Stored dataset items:
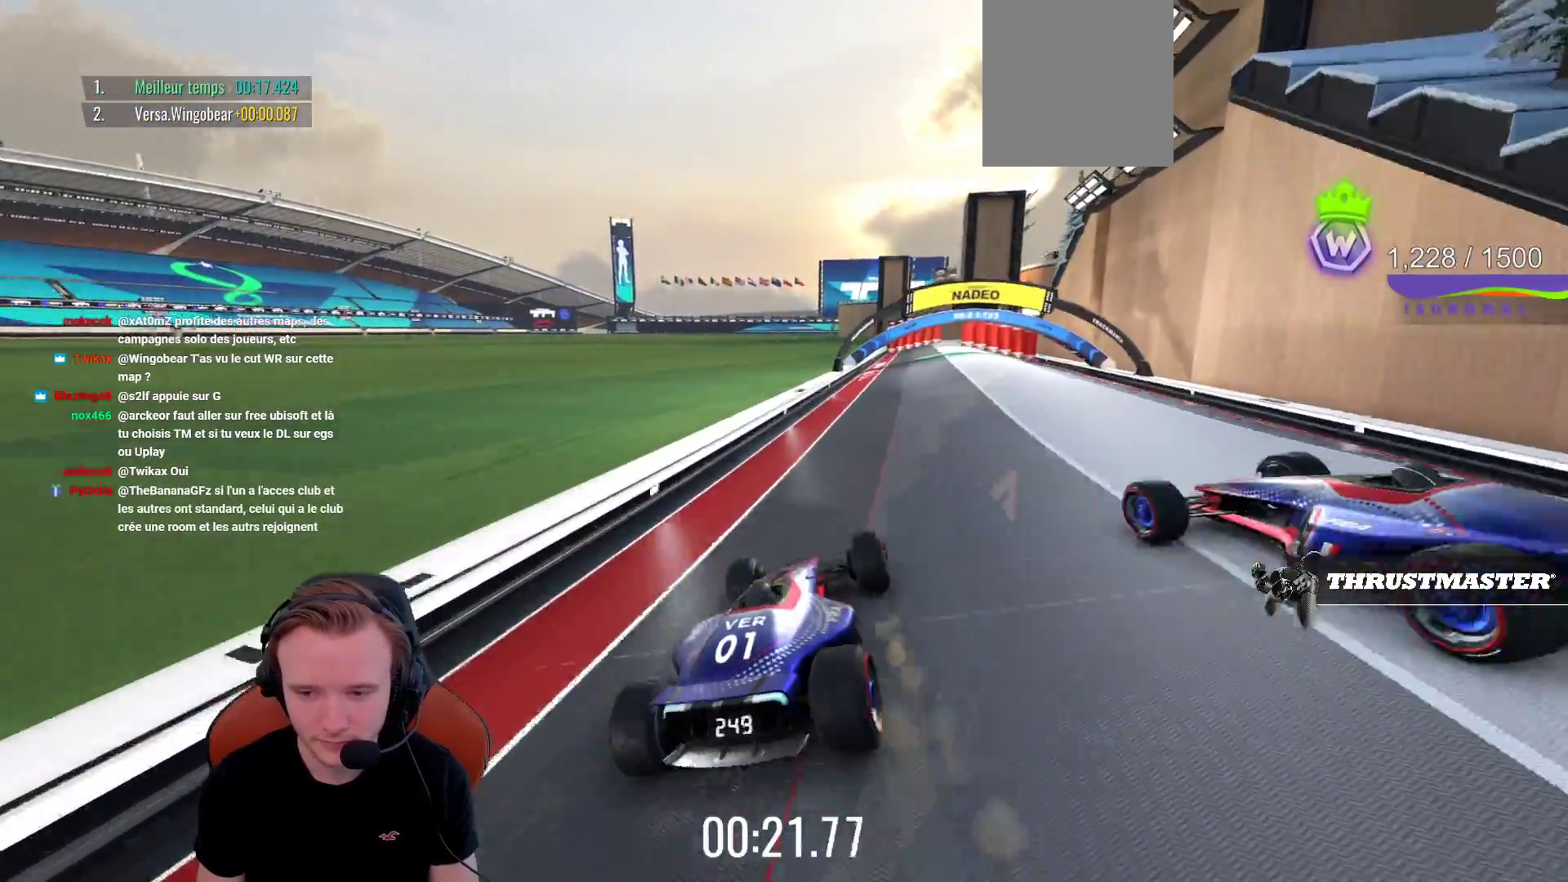
{"buttons": ["CROSS"], "left_stick": "right", "events": [[450, "left_stick", "right"]]}
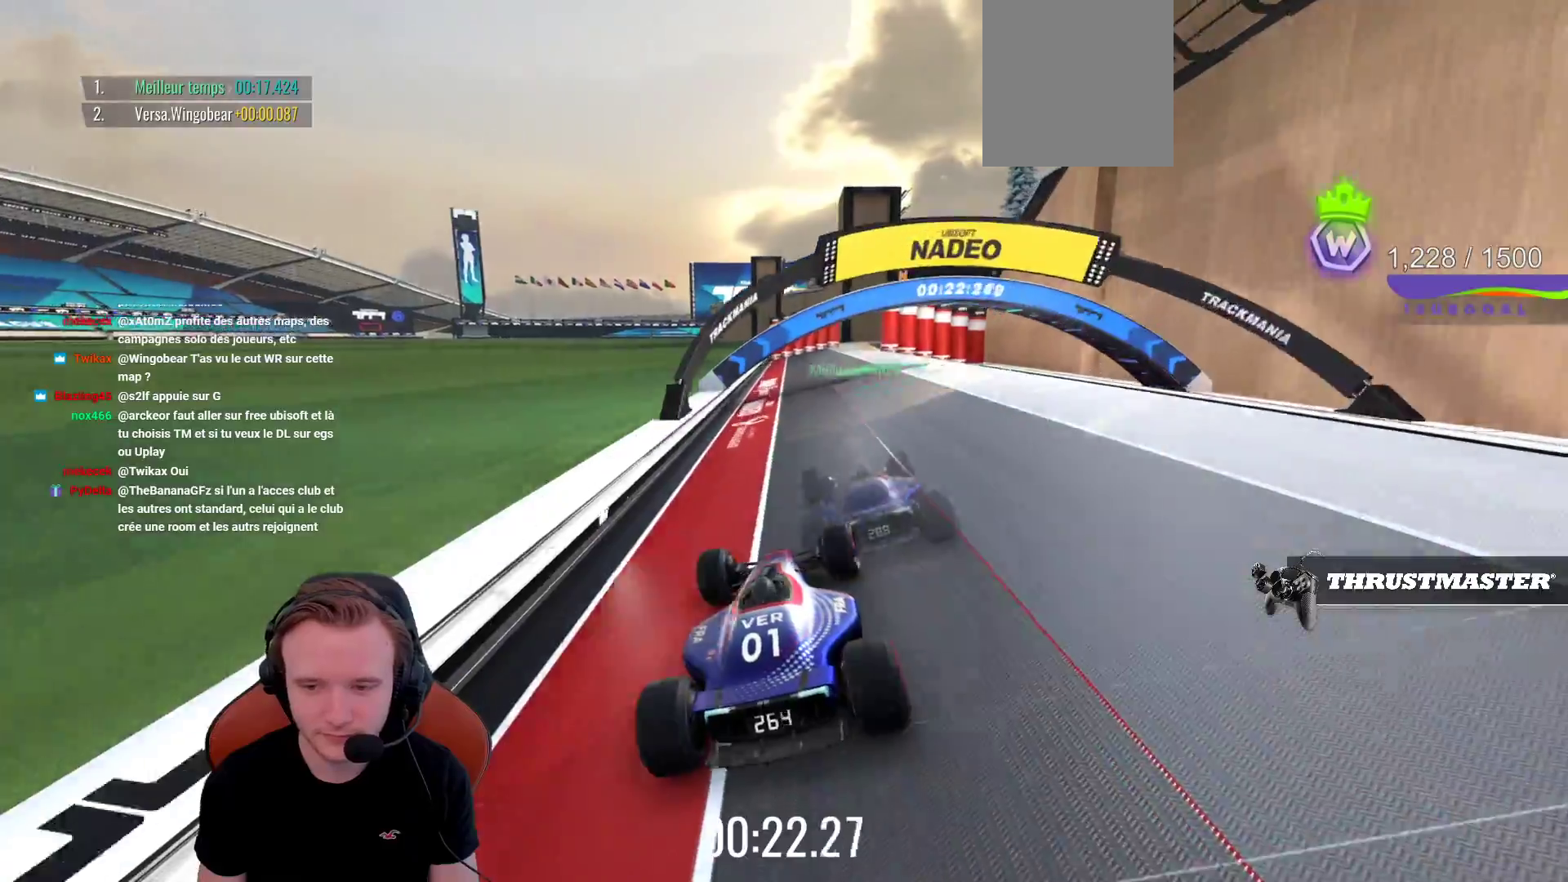
{"buttons": ["CROSS"], "left_stick": "center", "events": [[117, "left_stick", "center"]]}
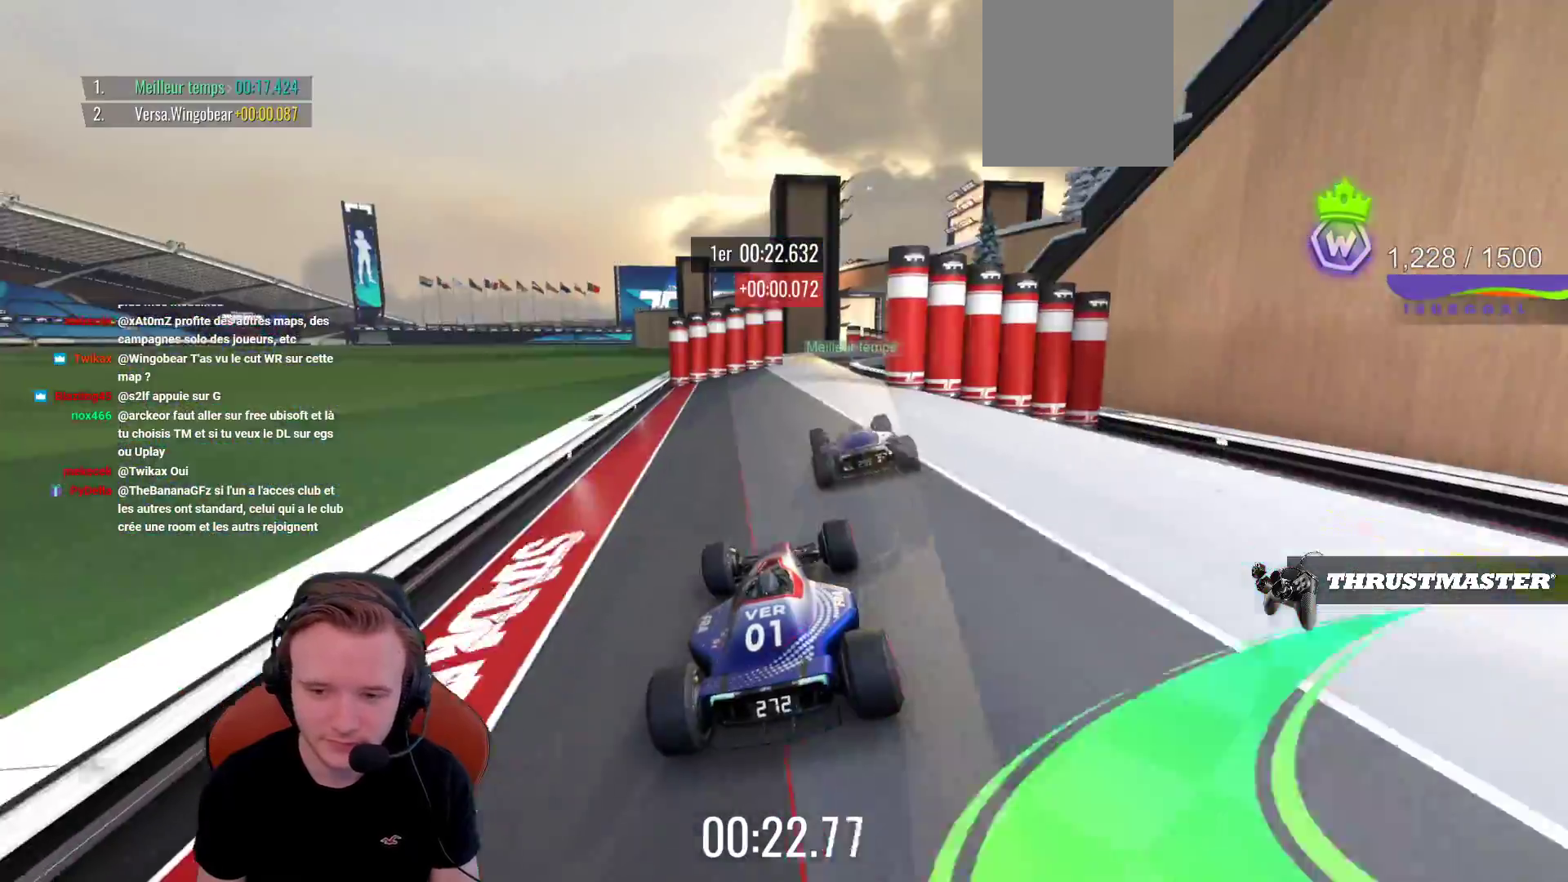
{"buttons": ["CROSS"], "left_stick": "left", "events": [[250, "left_stick", "right"], [350, "left_stick", "center"], [417, "left_stick", "left"]]}
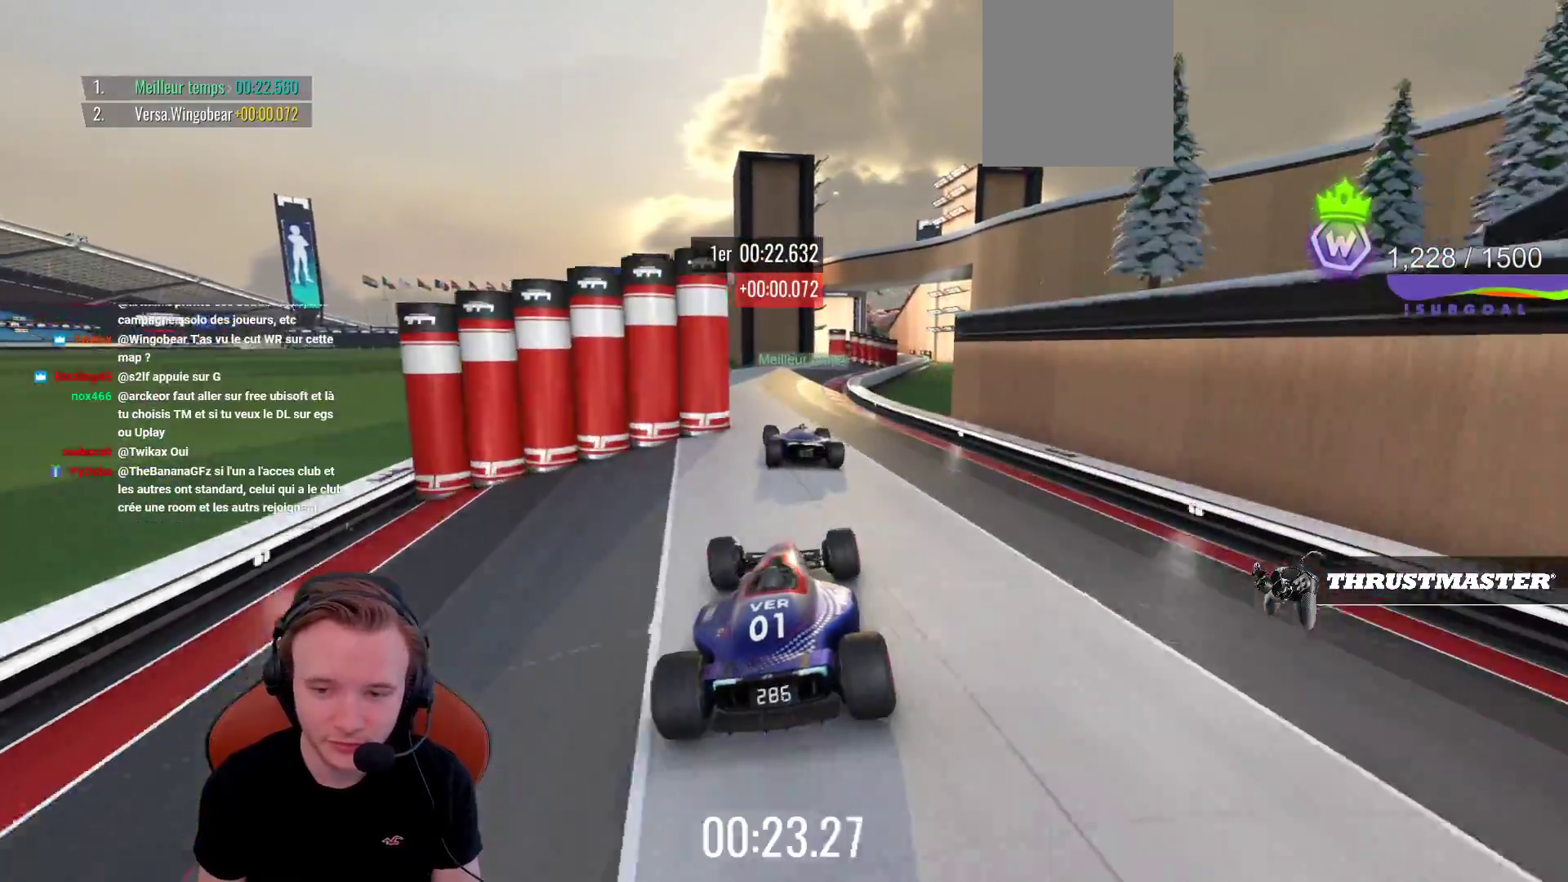
{"buttons": ["CROSS"], "left_stick": "right", "events": [[233, "left_stick", "center"], [483, "left_stick", "right"]]}
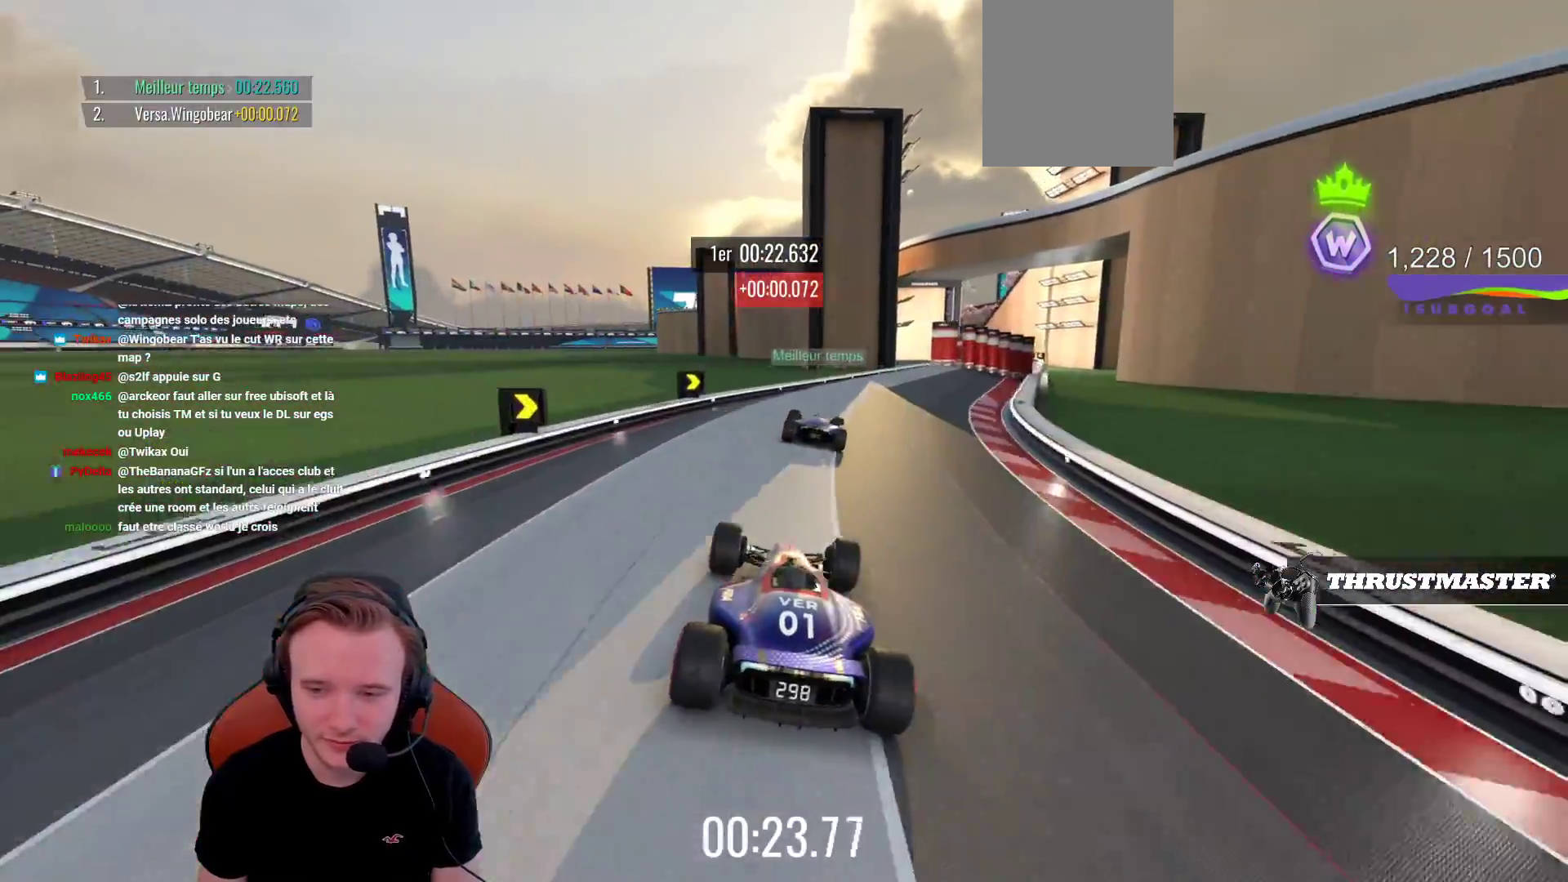
{"buttons": ["CROSS"], "left_stick": "right", "events": [[333, "left_stick", "center"], [467, "left_stick", "right"]]}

## EXERCISE AIM:
Restate every line of the data above word for word, with the images removed.

## RESPONSE BOX:
{"buttons": ["CROSS"], "left_stick": "right", "events": [[450, "left_stick", "right"]]}
{"buttons": ["CROSS"], "left_stick": "center", "events": [[117, "left_stick", "center"]]}
{"buttons": ["CROSS"], "left_stick": "left", "events": [[250, "left_stick", "right"], [350, "left_stick", "center"], [417, "left_stick", "left"]]}
{"buttons": ["CROSS"], "left_stick": "right", "events": [[233, "left_stick", "center"], [483, "left_stick", "right"]]}
{"buttons": ["CROSS"], "left_stick": "right", "events": [[333, "left_stick", "center"], [467, "left_stick", "right"]]}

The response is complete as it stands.